Michaela Spružinová (1983 Decin) studied at the Glass studio of Ilya Bilek and curatorial studies at the Faculty of Art and Design, the University of Jan Evangelista Purkyně in Ústí nad Labem. She currently works at the University of Tomas Bata in Zlin, as an assistant in the Glass Design Studio.
Although Michaela graduated in glass, conceptual overlaps and interest in the place and its traditions can be traced in her work ever since her studies. In 2008, during her study visit in Jerusalem she cast pieces of her temporary home in wax and worked with the issue of tramping, which has been since childhood an important part of her life Nevertramping story (2012). At the same time she began persuading memories of places for which she created projects. She organized a collection of old Skoda parts in Mlada Boleslav (2011) and for the synagogue in Trnava created the work until our memory serves (2013), reflecting local events during the Second World War. In 2014, Michaela has created, apart from lines of identity, two other projects reacting to the history and memory of the place. Based on archival research, she wrote on the gallery Board in Ústí nad Labem memories of Germans that owned the house across the gallery before the war. In the Ploskovice castle that housed Napoli, took Michaela photographs of castle gardens visitors with the spirit of one of the then protégés, a little boy raised to be an SS officer.

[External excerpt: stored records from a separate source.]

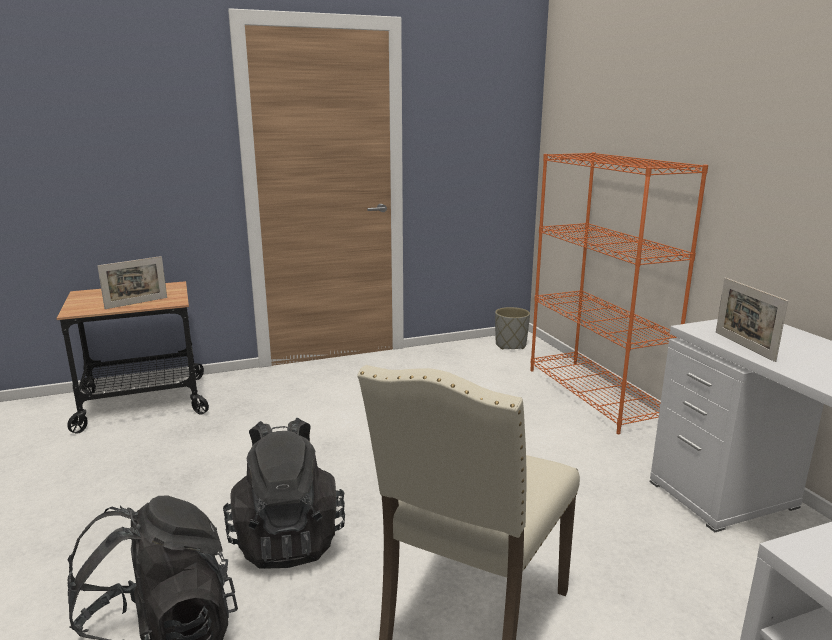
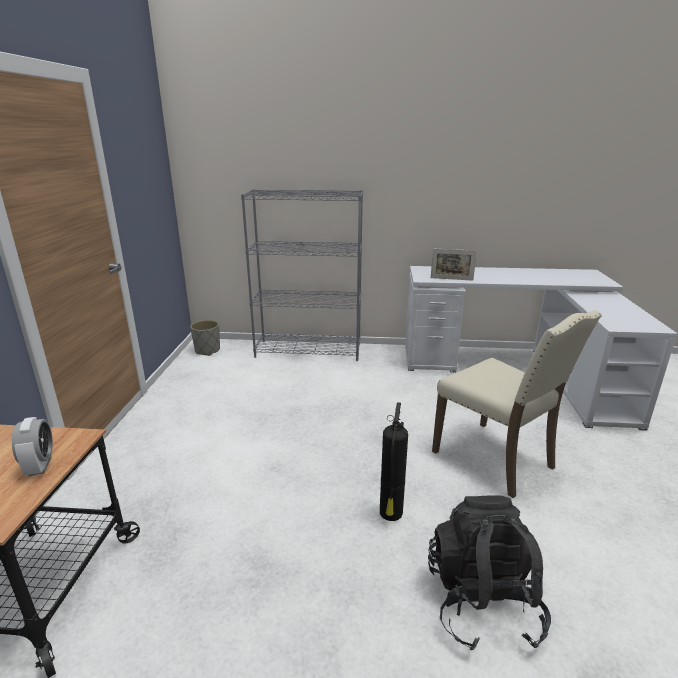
camera: 65 degrees left, 5 degrees up
picture frame [97,256,167,309] -> alarm clock [12,417,53,476]
black backpack [223,418,345,569] -> fire extinguisher [380,402,408,521]
orange bookcase [530,152,708,434] -> grey bookcase [241,189,363,361]

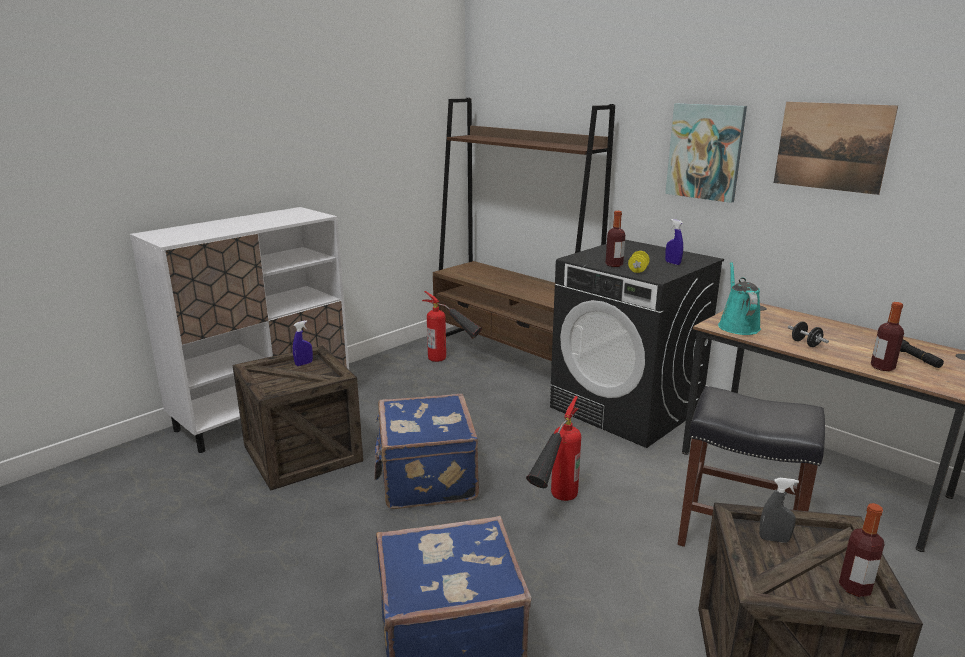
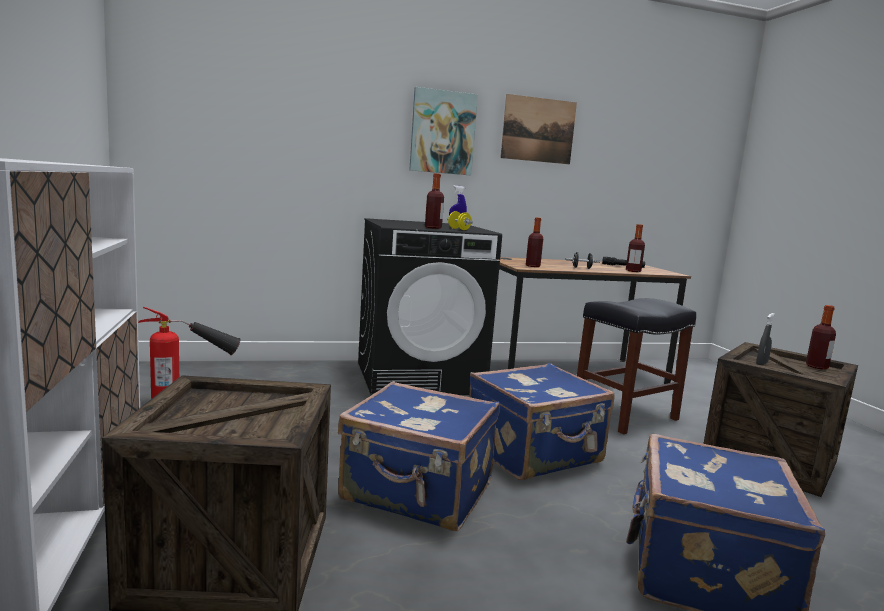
camera: 60 degrees left, 10 degrees down
blue spray bottle [293,320,313,366] -> none
brown bookcase [433,98,615,361] -> none
fire extinguisher [526,396,581,501] -> blue suitcase [470,363,614,480]
turquoise watering can [718,262,761,335] -> bottle [526,217,543,267]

However, the project Line of identity goes beyond a particular place. It responds to the situation, which was caused by the publication of video from the archive of Steven Spielberg filmed shortly after the World War II. near Plzen. Together with the German army a young girl is leaving Bohemia, beaten and possibly raped, dressed in a men’s German uniform. The girl is desperate, but despite it very charismatic. Following the publication of shots called Lost German Girl on YouTube, a group was created on the Internet that is trying to find her identity. When and where was the video filmed, from what country the units came, and to which camps were deported, how the girl in large men’s clothes clutching a package of worthless Reichsmarks in her hands ended up between them? These are the questions that interest people from this Internet Group.

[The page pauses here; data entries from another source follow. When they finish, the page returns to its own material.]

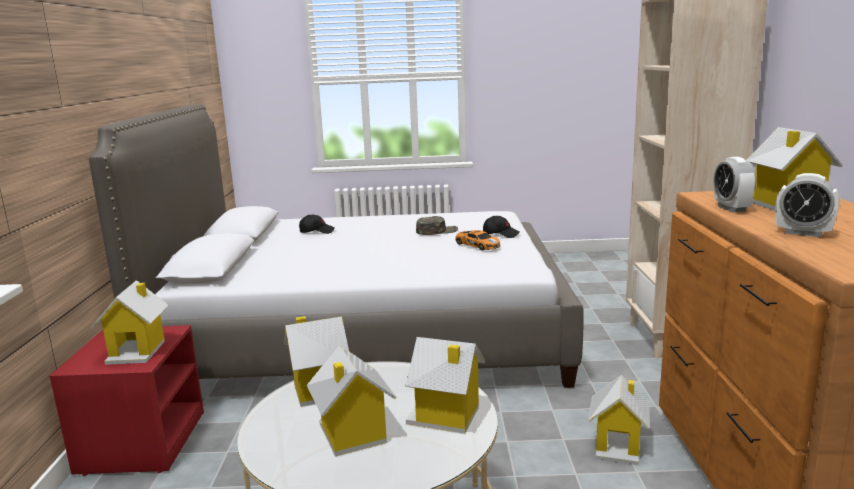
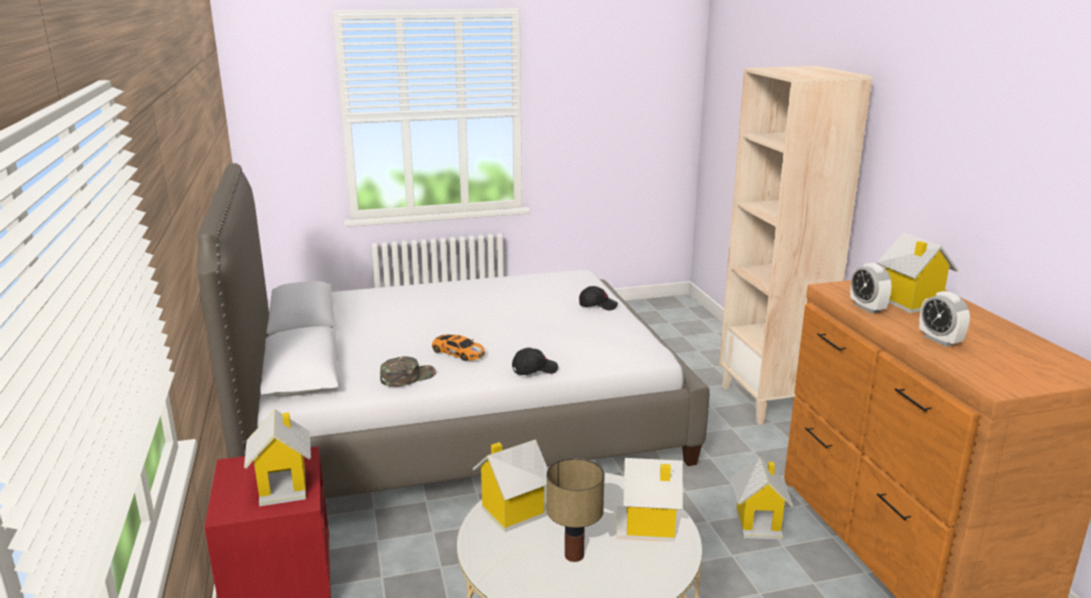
camera: 15 degrees left, 5 degrees up
black cap [299,215,335,234] -> black cap moved to [512,348,558,375]
toy house [307,345,396,457] -> table lamp [547,458,605,562]
green cap [416,216,458,235] -> green cap moved to [380,356,436,387]
toy car [455,230,500,250] -> toy car moved to [432,334,485,361]
alarm clock [775,173,840,237] -> alarm clock turned 45 degrees clockwise [919,291,970,347]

But why did it happen? How did a girl walking down the road after seventy years come into the center of interest of people living on different continents? What makes her so close to us? Is not she a projection of the common feeling, which remained in us from the Second World War across nations? How much has the world became smaller since and what holds value in today’s globalized information village? What unites it and what divides? How does the story of the lost girl correspond to the current situation? These are all the other lines, over which we can, through the project of Michaela Spružinová, think.